A morte da empresária Priscila Lopes Dorneles de Souza, de apenas 31 anos, em Inhumas, Goiás, está envolta em mistério e levanta questões sobre os riscos das cirurgias plásticas. A Polícia Civil mergulhou de cabeça na investigação para determinar se os procedimentos estéticos realizados dias antes de sua morte tiveram alguma ligação com o trágico desfecho.
Priscila, uma biomédica de sucesso e dona da PD Clinic, com unidades em Inhumas, Goiânia e Anápolis, foi encontrada sem vida pela irmã em sua própria casa. O que era para ser um passo em direção à auto-estima e beleza se transformou em uma tragédia que chocou a comunidade.
A Polícia Civil, em nota oficial, garantiu que todas as medidas investigativas cabíveis estão sendo tomadas, incluindo perícia no local e exames da Polícia Técnico-Científica de Goiás. Cada detalhe será crucial para desvendar essa trama.
A empresária havia se submetido a uma bateria de procedimentos estéticos: lipoaspiração, mastopexia com prótese e correção de cicatriz, realizados em um hospital renomado de Goiânia. Será que a combinação de cirurgias foi demais para o seu corpo?
O Grupo Everbeauty, responsável pela cirurgia, se manifestou por meio de nota, alegando que Priscila teve alta no dia seguinte por apresentar "condições clínicas adequadas". Afirmaram ainda que a morte "não apresenta relação com os procedimentos realizados". Será mesmo? A justiça dirá.
O médico responsável pela cirurgia, Urias Carrijo, se colocou à disposição para prestar esclarecimentos, mas a família e os amigos da empresária clamam por respostas concretas. A dor da perda é imensa, e a busca por justiça se torna um farol.
Segundo o Corpo de Bombeiros, a cena encontrada na casa de Priscila era de desespero: a irmã tentando reanimá-la com massagem cardíaca. Infelizmente, já era tarde demais.
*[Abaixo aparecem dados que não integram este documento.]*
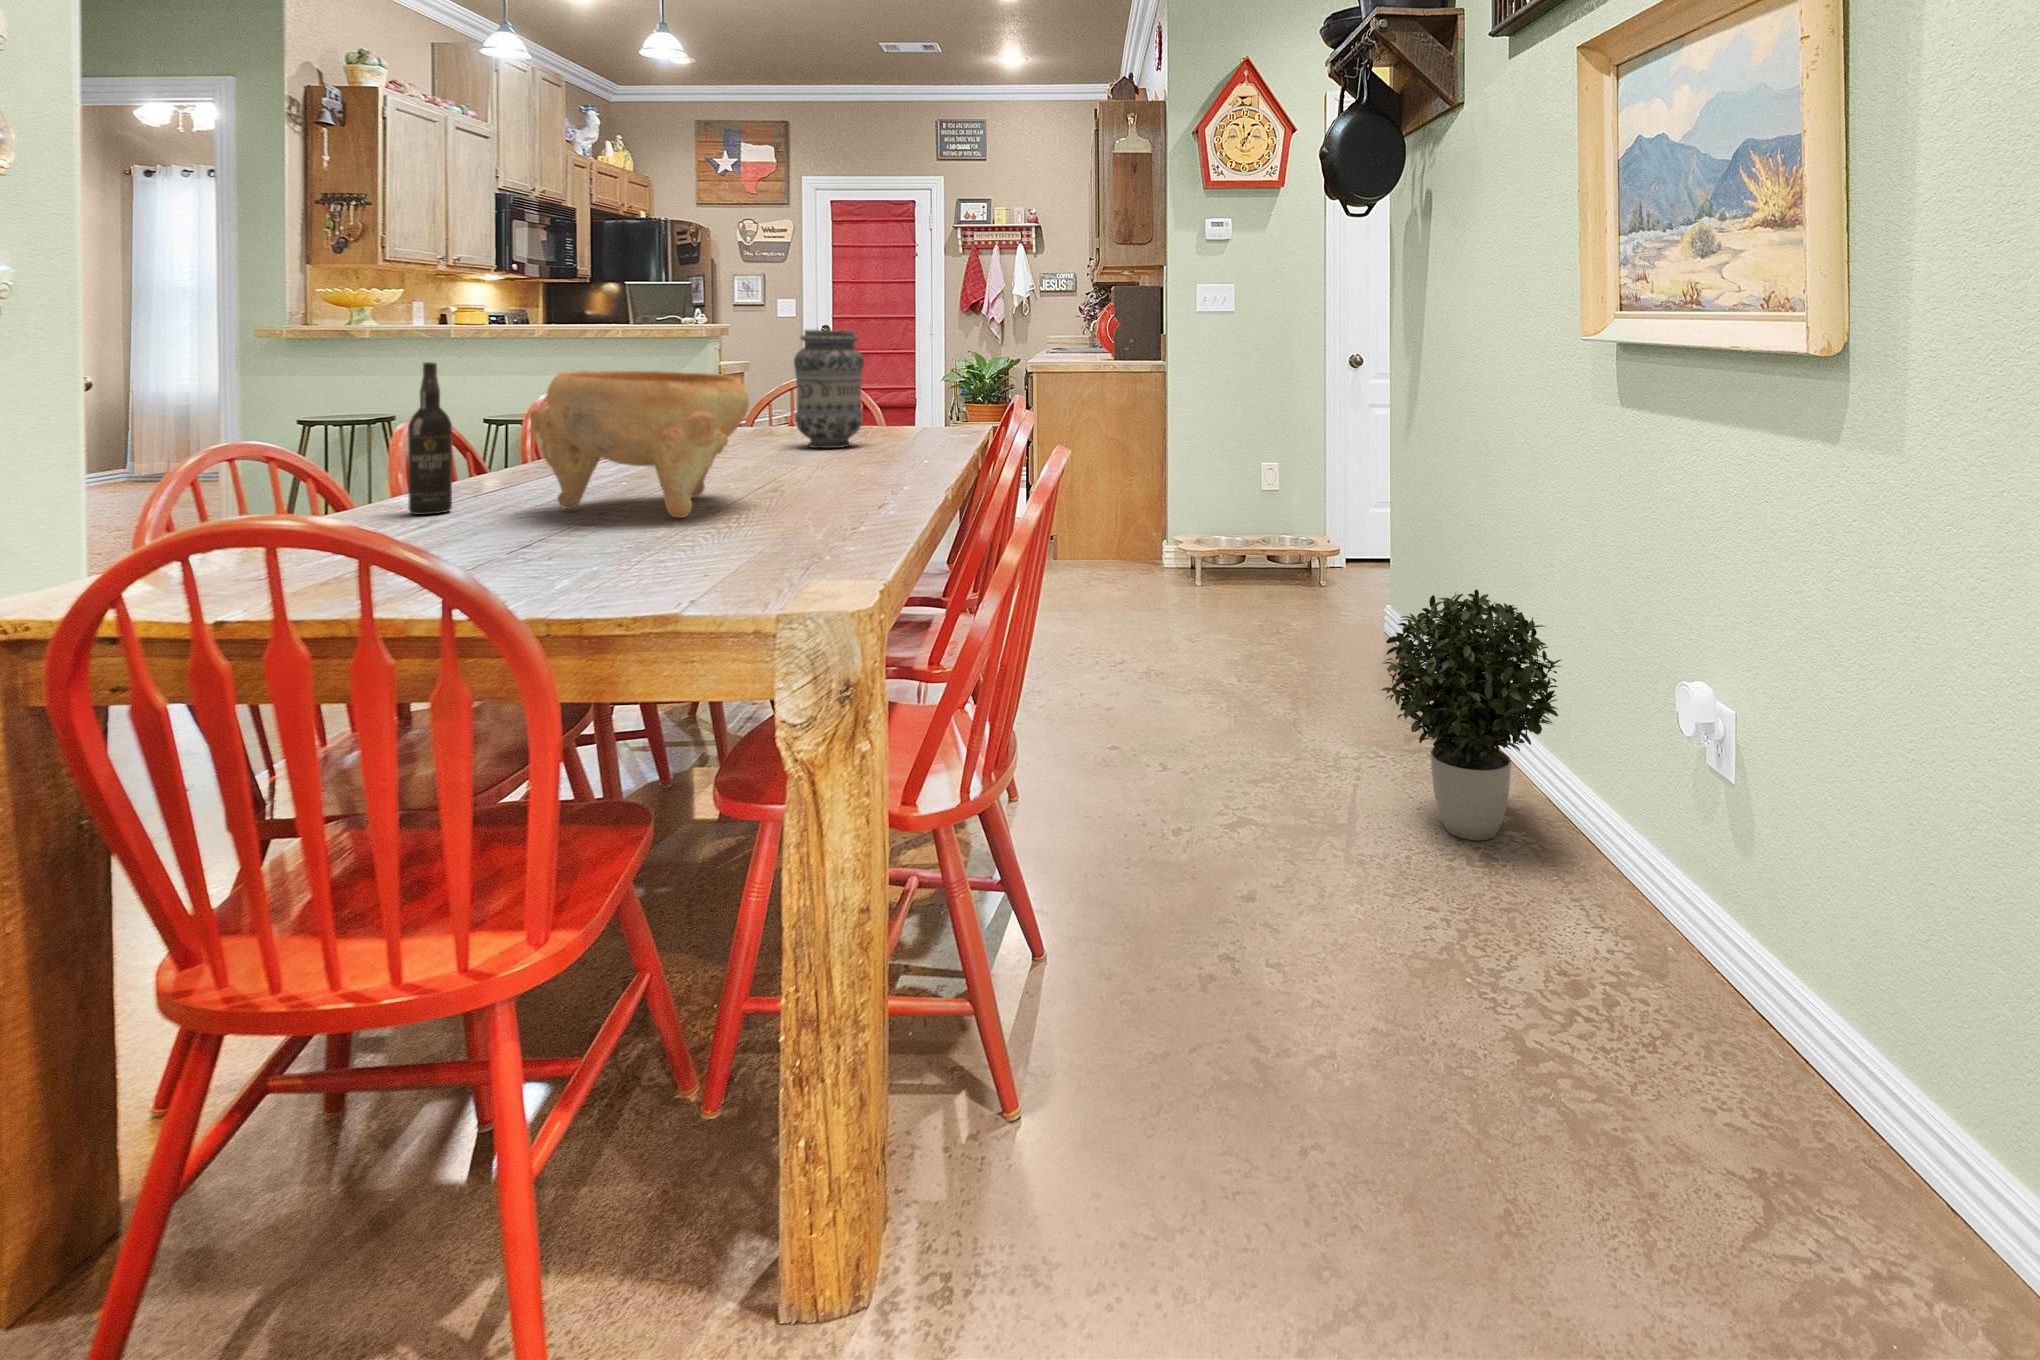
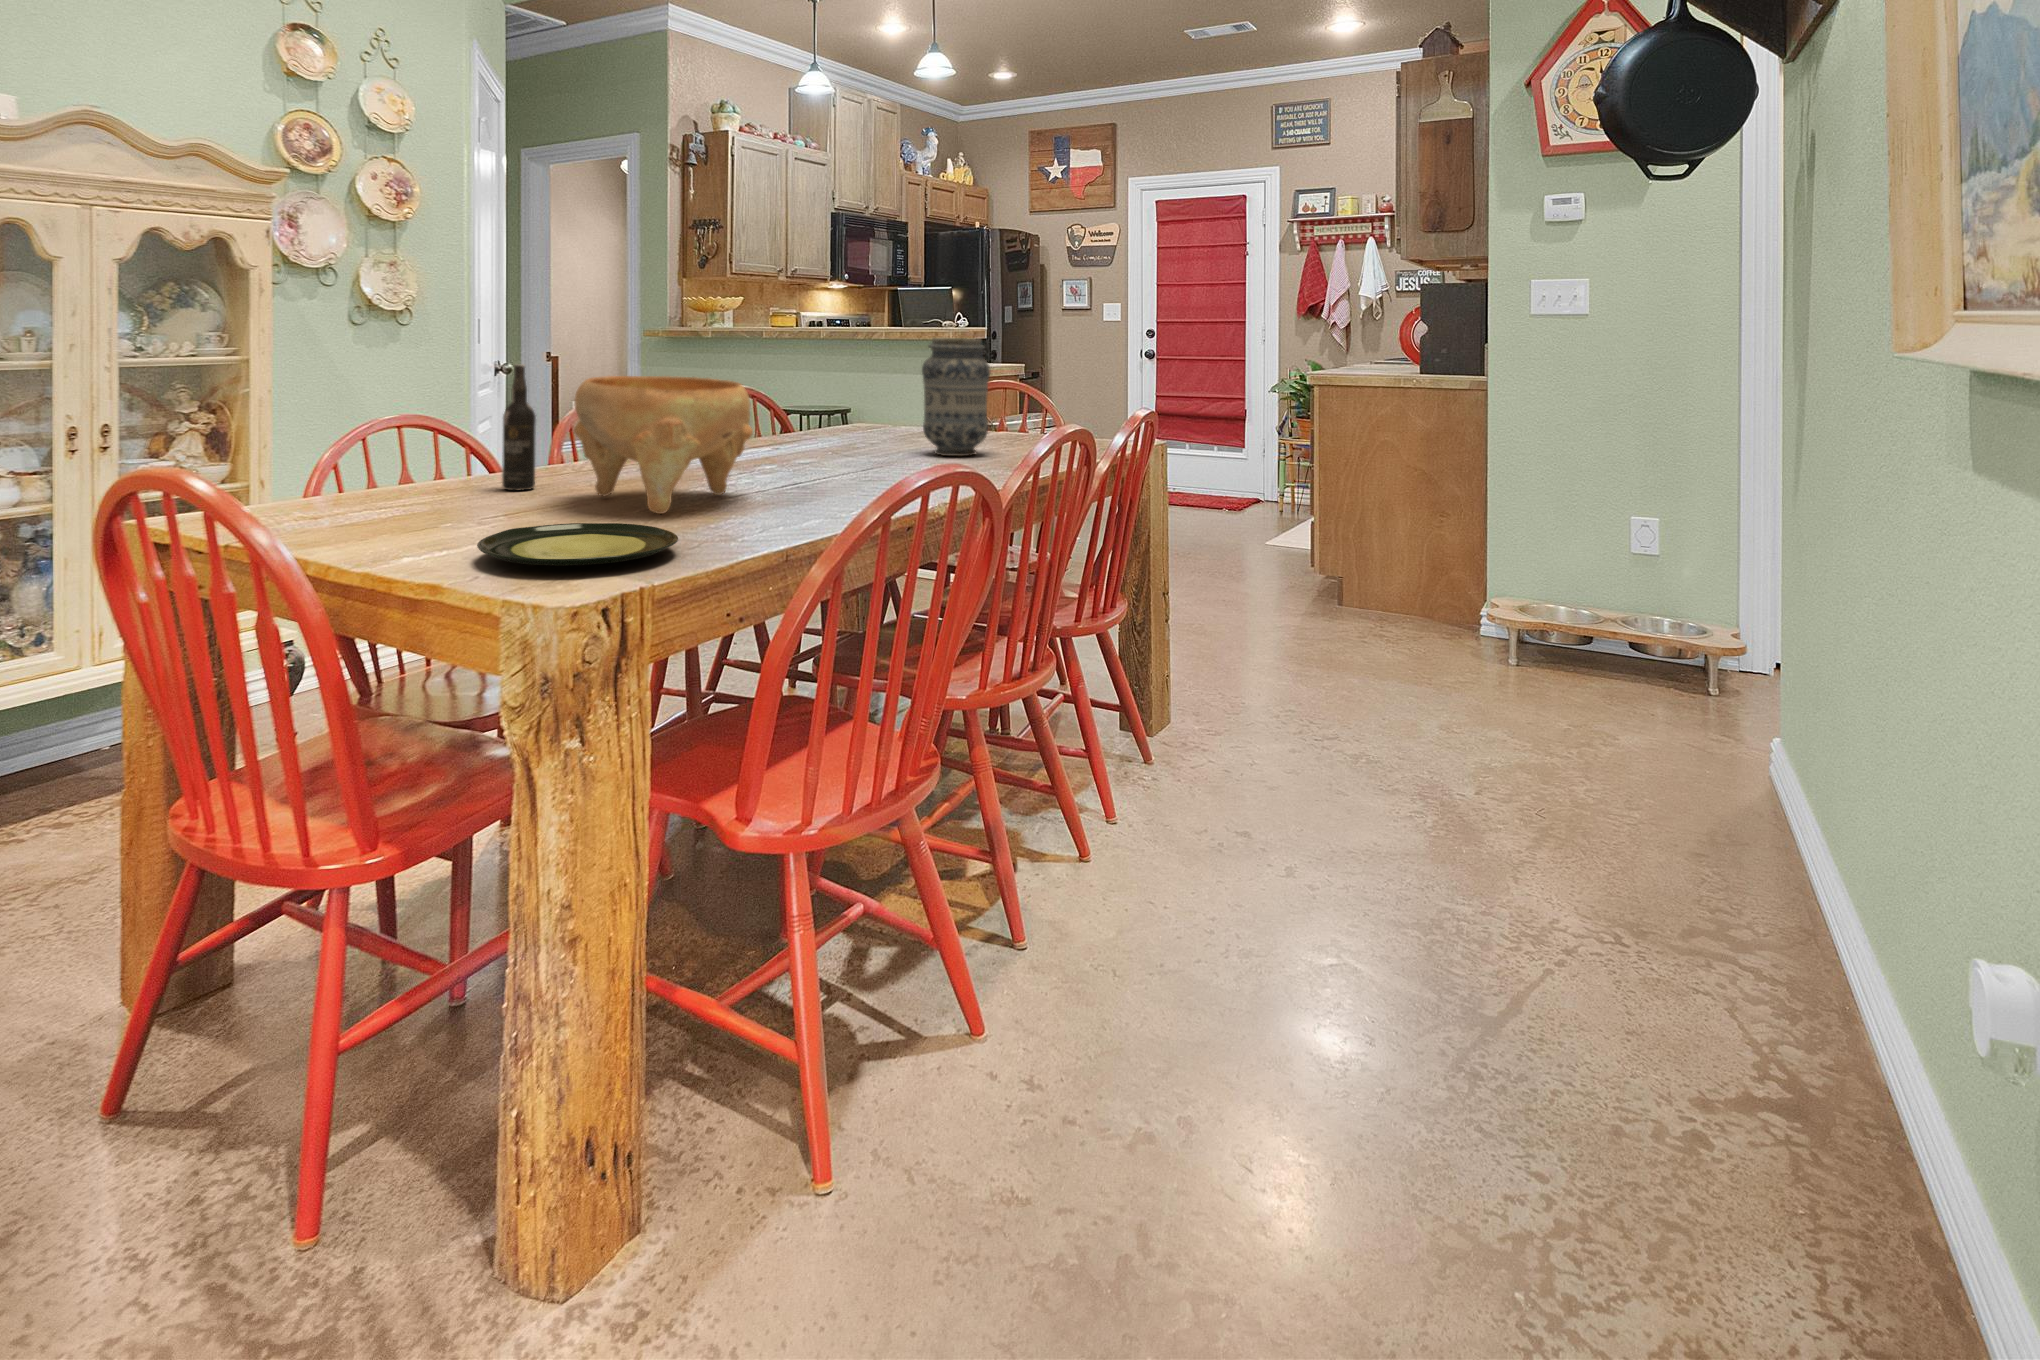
plate: none [595,524,818,569] -> present [477,523,678,566]
potted plant: present [1382,589,1561,840] -> none [1521,718,1813,1081]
Nas redes sociais, a comoção é geral. Amigos e familiares prestam homenagens à jovem empresária, lembrando-se de sua dedicação, alegria e fé.
A arquiteta Francielli Calil, amiga de Priscila, escreveu uma mensagem emocionante: "Sua passagem nos inspira a fazer o que temos vontade: se quiser cortar o cabelo, corte agora. Se for para ser loira num dia e morena no outro, seja". Um chamado à vida, em meio à dor da perda.
O marido de Priscila, Luiz Henrique Lopes, também expressou sua dor nas redes sociais, lembrando os momentos felizes ao lado da esposa. "Eu amava viver a vida com vc", escreveu.

A Polícia Civil aguarda os laudos da Polícia Técnico-Científica para dar continuidade às investigações. Cada exame, cada detalhe, pode ser a chave para desvendar esse mistério.
Enquanto isso, a comunidade de Inhumas e região se questiona sobre os riscos das cirurgias plásticas e a busca incessante pela beleza. Será que vale a pena colocar a vida em risco em busca de um ideal estético?
O caso de Priscila Lopes Dorneles de Souza serve de alerta para todos aqueles que sonham em transformar seus corpos através da cirurgia plástica. É fundamental pesquisar, escolher profissionais qualificados e, acima de tudo, colocar a saúde em primeiro lugar.
A verdade é que a beleza não pode custar a vida. E a justiça precisa ser feita para que a morte de Priscila não seja em vão.
A pergunta que não quer calar: houve negligência médica? A resposta, esperamos, virá com a conclusão das investigações.
O caso Priscila levanta um debate crucial: até onde devemos ir em busca da perfeição estética? É preciso repensar os padrões de beleza e valorizar a saúde e o bem-estar acima de tudo.
A dor da perda é irreparável, mas a busca por justiça é um caminho para honrar a memória de Priscila e evitar que outras tragédias como essa se repitam.
Que a morte de Priscila sirva de alerta e inspire uma reflexão profunda sobre os valores que norteiam a nossa sociedade. A beleza é importante, sim, mas a vida é um bem muito mais precioso.